# Directive:
How would you sum up this forum exchange about interrupt hardware in three sentences?

(Beginning of Extract)

No. I have reserved NMI for the crash debugger. When the scheduler hits a fatal error, it will send NMI to all other cores to freeze them, regardless if they have interrupts enabled or not. Thus, NMI is not available.
It doesn't take a genius to set a "entering crash debugger" flag, and test that flag at the start of the NMI handler to determine if the cause of the NMI was watchdog or crash.
rdos wrote:So, if the user loads the PIC device-driver, it will look for PITs for timers / elapsed time, as those are commonly found on older hardware without APIC. If the user loads the APIC device-driver, it would make different choices, selecting between APIC timer, HPET or PIT. The only choice users have is to select which interrupt controller is available.
So if the user says there's a PIC, you ignore the flag in the ACPI tables that says if there's PIC chips or not, and also assume there's no HPET even if there is? If the user says there's APICs, you ignore the details in the ACPI MADT that says if there's APICs and assume there's no PIT even if there is?
If someone cuts off their arm and is bleeding to death, instead of making the obvious assumption (that they want some first aid) based on easily observable facts, do you ask them if they want a hamburger?
rdos wrote:As can be seen, it reports that the PIT exists, but doesn't have any interrupts. It also reports that HPET has both IRQ 0 and 8.
That's probably 100% correct - there is a PIT (but it might only be used for speaker control) and HPET (and SMM) is used to emulate PIT channel 0 and IRQ0 for legacy OSs that don't enable "ACPI mode"; and an OS that looks at the AML is assumed to use "ACPI mode" where the firmware doesn't bother using SMM to emulate the PIT (the OS just uses HPET directly).
Cheers,
Brendan

(End of Extract)
(Beginning of Data)

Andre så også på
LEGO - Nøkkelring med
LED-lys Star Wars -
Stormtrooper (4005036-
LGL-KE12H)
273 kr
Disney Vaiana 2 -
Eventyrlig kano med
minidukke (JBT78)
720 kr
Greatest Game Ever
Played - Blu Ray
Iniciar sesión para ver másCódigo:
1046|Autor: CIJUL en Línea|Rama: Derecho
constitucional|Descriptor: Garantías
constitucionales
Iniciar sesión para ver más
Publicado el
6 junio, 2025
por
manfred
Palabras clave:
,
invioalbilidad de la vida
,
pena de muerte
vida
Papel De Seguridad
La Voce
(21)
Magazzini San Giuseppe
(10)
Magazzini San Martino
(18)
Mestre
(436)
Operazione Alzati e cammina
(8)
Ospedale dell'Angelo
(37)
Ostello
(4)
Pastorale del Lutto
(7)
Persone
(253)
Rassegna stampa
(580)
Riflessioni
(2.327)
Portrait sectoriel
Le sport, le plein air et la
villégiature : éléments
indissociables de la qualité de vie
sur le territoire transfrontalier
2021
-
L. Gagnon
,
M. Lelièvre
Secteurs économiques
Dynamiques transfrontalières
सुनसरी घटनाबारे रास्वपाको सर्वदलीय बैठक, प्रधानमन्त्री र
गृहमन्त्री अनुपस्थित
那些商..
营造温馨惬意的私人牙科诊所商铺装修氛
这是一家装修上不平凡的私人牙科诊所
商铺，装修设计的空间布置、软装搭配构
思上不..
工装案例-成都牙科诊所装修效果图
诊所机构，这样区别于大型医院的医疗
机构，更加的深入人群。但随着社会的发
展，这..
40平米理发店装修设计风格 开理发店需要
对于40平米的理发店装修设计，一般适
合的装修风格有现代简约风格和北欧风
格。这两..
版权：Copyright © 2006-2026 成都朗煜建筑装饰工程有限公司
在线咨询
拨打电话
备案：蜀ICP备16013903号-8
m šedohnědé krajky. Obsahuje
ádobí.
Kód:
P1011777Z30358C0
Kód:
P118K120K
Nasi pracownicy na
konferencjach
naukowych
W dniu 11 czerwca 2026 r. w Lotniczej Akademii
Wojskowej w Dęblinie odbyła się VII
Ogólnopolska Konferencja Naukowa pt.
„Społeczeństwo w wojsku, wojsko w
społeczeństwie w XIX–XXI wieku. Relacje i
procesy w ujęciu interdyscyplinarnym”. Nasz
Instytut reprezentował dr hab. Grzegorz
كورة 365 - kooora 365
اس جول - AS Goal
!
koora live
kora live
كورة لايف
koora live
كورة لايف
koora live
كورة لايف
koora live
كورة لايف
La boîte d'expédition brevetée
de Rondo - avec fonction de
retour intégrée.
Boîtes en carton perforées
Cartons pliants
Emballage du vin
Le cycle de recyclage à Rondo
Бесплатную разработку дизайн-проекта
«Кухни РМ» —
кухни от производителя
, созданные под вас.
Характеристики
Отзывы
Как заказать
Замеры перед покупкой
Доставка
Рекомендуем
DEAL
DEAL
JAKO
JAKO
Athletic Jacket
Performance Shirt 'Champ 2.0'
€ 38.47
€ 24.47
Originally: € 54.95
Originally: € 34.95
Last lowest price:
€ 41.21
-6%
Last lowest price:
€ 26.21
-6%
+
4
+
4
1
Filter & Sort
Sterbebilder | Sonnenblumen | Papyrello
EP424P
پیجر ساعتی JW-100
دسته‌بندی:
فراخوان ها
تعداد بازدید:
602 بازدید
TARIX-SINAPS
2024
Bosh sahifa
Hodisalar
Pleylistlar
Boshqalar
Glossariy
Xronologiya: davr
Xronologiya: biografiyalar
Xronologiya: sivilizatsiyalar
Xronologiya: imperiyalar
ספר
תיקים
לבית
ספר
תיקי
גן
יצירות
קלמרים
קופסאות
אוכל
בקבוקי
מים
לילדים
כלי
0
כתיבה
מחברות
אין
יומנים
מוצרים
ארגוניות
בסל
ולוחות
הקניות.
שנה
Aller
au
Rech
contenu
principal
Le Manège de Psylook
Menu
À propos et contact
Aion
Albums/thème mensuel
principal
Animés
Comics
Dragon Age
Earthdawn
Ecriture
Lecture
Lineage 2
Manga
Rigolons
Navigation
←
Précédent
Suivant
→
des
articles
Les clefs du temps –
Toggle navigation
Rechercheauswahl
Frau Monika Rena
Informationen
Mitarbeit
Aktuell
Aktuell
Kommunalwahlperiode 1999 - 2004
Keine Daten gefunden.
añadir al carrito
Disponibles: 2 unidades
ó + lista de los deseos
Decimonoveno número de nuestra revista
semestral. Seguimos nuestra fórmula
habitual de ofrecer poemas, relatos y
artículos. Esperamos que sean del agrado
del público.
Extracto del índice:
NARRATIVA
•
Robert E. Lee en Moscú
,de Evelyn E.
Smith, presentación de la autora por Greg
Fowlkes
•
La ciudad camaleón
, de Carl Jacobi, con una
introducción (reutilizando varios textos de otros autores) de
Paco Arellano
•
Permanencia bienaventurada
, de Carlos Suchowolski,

(End of Data)

# Solution to the problem:
One participant reserves NMI for a crash debugger that freezes the other cores when the scheduler hits a fatal error. The reply says a flag tested at the start of the NMI handler could distinguish a watchdog NMI from a crash, and it questions letting the user's choice of a PIC or APIC driver override what the ACPI tables say about PIC chips, APICs, HPET and the PIT. It also judges a report of a PIT with no interrupts and an HPET with IRQ 0 and 8 as probably correct, because HPET and SMM emulate PIT channel 0 and IRQ0 for legacy OSs that don't enable ACPI mode.